Im sure the ‘cottage industry’ of lawyers and accountants who support these trusts havent gone anywhere. I wonder if they have shifted the trusts to places like the Cook Islands or Niue, where they can be ‘like NZ’ but just out of the reach of our disclosure laws.
I remember one of the advantages of NZ was the removal of the gift duty, not long back. That was the process where the secret Trust could pass funds back to original party that set them up as arms length entities completely tax free.
but won’t someone think of the lawyers?!!

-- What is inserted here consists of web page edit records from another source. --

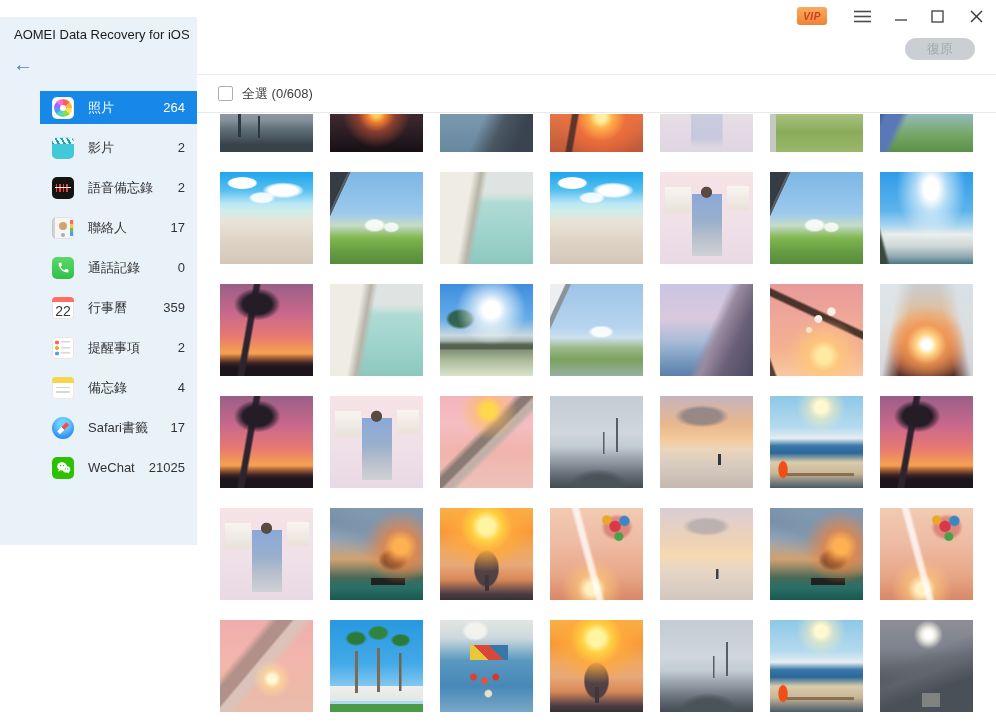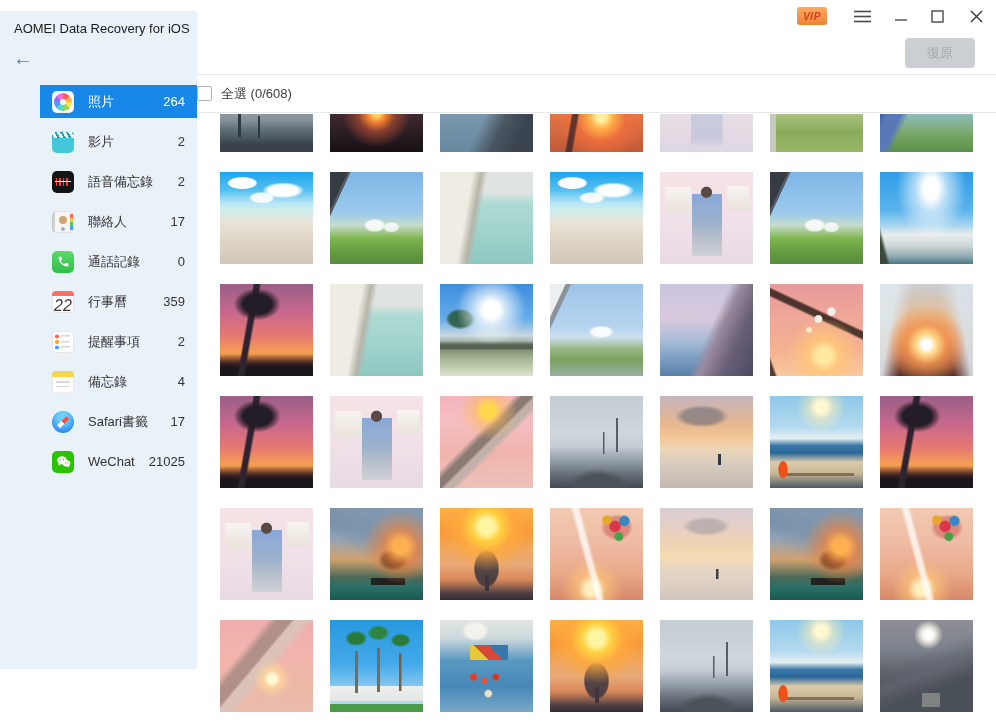--- a/index.html
+++ b/index.html
@@ -7,7 +7,7 @@
   body { font-family:"Liberation Sans","DejaVu Sans",sans-serif; background:#fff; position:relative; }
 
   
-  .sidebar { position:absolute; left:0; top:11px; width:197px; height:658px; background:#e9f1f9; }
+  .sidebar { position:absolute; left:0; top:17px; width:197px; height:528px; background:#e9f1f9; }
   .app-title { padding:10px 14px 0; font-size:13px; color:#1b1b1b; white-space:nowrap; }
   .back-btn { margin:10px 0 0 8px; width:30px; height:24px; color:#4d80b8; font-size:20px; line-height:24px; text-align:center; cursor:pointer; }
   .nav { margin-top:15px;padding-left:40px; }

Don’t you know that 99% of lawyers give the rest a bad name …
But that 1% are gems 🙂
That this even existed was a disgrace, that and Key, mostly, toiling away in the shadows repealing things here and tinkering there and making bloody sure that NZ was a taxhaven. How to destroy our once good name for you and your rich mates!

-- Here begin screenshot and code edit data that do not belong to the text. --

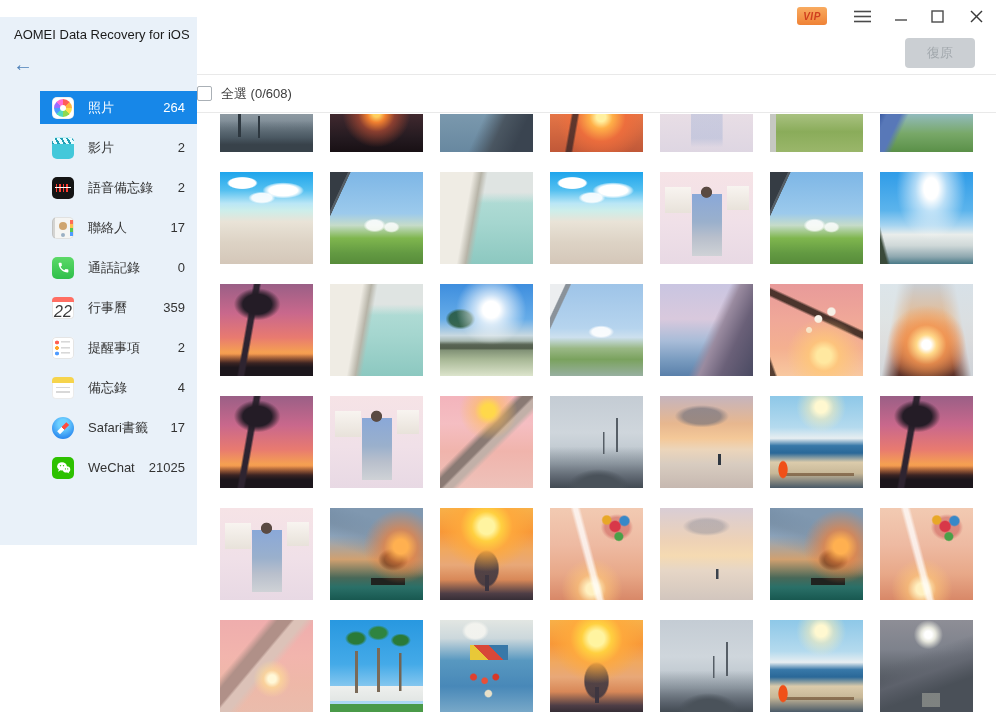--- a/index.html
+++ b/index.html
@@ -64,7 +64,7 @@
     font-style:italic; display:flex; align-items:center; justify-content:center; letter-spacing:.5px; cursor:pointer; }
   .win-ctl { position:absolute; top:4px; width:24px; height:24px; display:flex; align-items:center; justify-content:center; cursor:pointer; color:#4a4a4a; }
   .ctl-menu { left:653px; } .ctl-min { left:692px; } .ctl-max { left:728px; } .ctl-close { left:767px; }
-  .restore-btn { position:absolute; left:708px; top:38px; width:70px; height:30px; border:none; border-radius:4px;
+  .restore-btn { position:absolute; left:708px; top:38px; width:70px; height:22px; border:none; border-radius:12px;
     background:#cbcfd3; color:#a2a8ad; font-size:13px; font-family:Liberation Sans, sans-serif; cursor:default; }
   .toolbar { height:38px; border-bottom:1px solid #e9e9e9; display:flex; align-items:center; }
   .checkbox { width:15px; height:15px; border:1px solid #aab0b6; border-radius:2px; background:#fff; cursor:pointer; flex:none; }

The involvement of Keys lawyer, who wasn’t a lawyer, who lobbied a minister, but didn’t, that put that minister on the spot who then butchered his lines that weren’t practiced on a taxhaven that wasn’t. This entire mess was 100% pure Sir John Key and it would have succeeded in the darkness of the sewer he came from were it not for a hack.
I suspect the only reason anything changed was the likes of the EU and others very real threat of not doing business with scum like us if the status quo remained. But it was definitely worth a knighthood.
+1 comment of the week ™
Be reasonable Keith, Key might not have been wearing the PM hat when discussing this with his non lawyer, he could have been wearing his “father of famous DJ” hat which makes it all legit. Possibly there were secret recordings of this discussion which also don’t exist.

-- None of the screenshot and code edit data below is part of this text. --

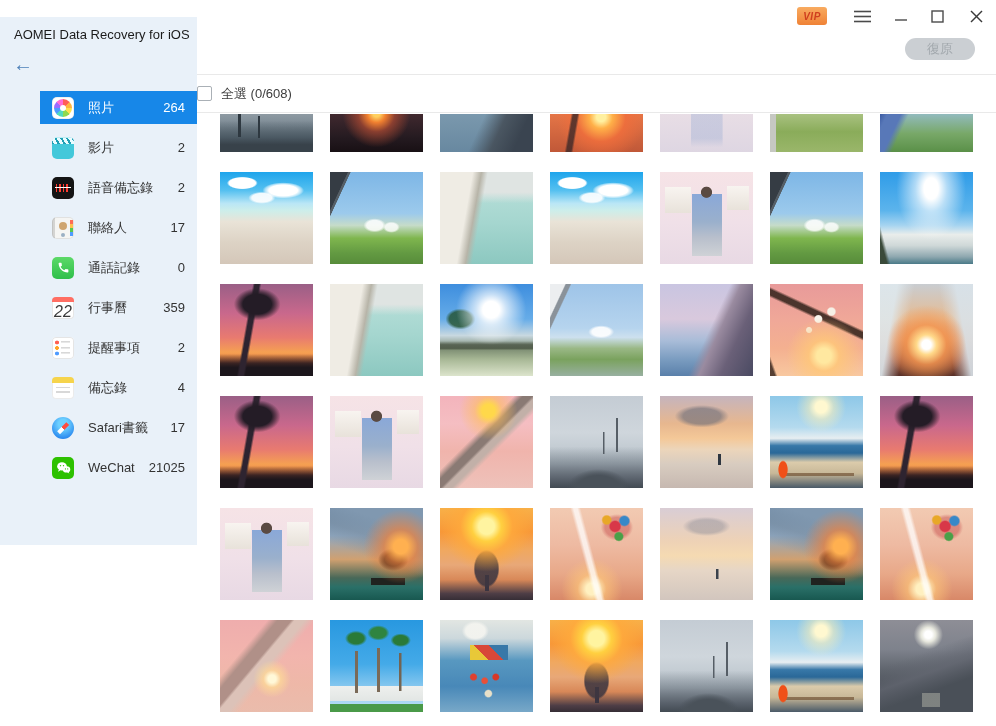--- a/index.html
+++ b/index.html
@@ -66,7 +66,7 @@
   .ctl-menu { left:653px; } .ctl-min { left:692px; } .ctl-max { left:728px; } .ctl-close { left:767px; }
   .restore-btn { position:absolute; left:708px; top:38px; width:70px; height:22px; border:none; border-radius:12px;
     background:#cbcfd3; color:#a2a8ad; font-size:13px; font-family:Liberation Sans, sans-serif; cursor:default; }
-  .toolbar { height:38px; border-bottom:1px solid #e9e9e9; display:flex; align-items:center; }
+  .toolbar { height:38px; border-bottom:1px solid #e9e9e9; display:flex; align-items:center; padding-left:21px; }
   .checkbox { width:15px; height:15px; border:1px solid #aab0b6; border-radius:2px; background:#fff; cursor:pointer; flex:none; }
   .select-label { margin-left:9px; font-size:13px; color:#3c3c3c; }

Should have used the word vampires rather than bats – would have been far more accurate.
No, it’s now become clear that this government knew that NZ was being used as a tax haven and tried to keep it that way. Their duplicity is now obvious and that needs to be yelled from the rooftops.
cant do Draco with housing shortage due to neoliberalism.roof tops are in very short supply, further more no self respecting lefty will be seen near a roof top that is not not insulated and taken advantage of government subsidy , I also suspect recent changes to oSH laws may prevent safe access to roof tops, so best to keep hammering your keyboard
😛
https://willnewzealandberight.com/2017/07/06/foreign-trusts-flee-new-zealand/
I think it is quite telling that 75% of them have disappeared. Whilst some might have disappeared anyway, perhaps because of authorities taking action elsewhere, to suddenly have so many disappear here is a huge red flag.
Another day, another scandal. Wasn’t this already known, and rather predictable. Ho hum…. Collins says they disappeared because of the extra red tape, lol.
Wont Wayne say something?
Wayne’s been around for a while, and I suspect he knows when it’s most advantageous to not say anything at all.
Besides, when it comes to defending the indefensible, Nick Smith’s the ‘go to guy’. He does an utterly cack-handed job of it, but God loves a trier.
Too busy at his accountants’ place.
The report was by John Shewan, not John Sherwin.
[Thanks. Corrected – MS]
now one needs to approach the nil laws that apply to NZ people setting up Trusts themselves in NZ that ultimately avoid NZtax, benefit Accts and lawyers incomes and SCREW unconnected beneficiaries
Disappeared as quickly as a Key.
Just a couple of points:
1. The author of the inquiry report was John Shewan, not John Sherwan. His report is worth reading.
2. I don’t think foreign money was parked in NZ because of our trust laws (we get plenty of it to fuel the housing market anyway). So we were not a tax haven as is commonly known. But the way our trust taxation laws worked helped people in foreign countries dodge tax overseas, ie the NZ connection was one link in a long chain created offshore.
The government had to act to fix that if it was to retain international credibility.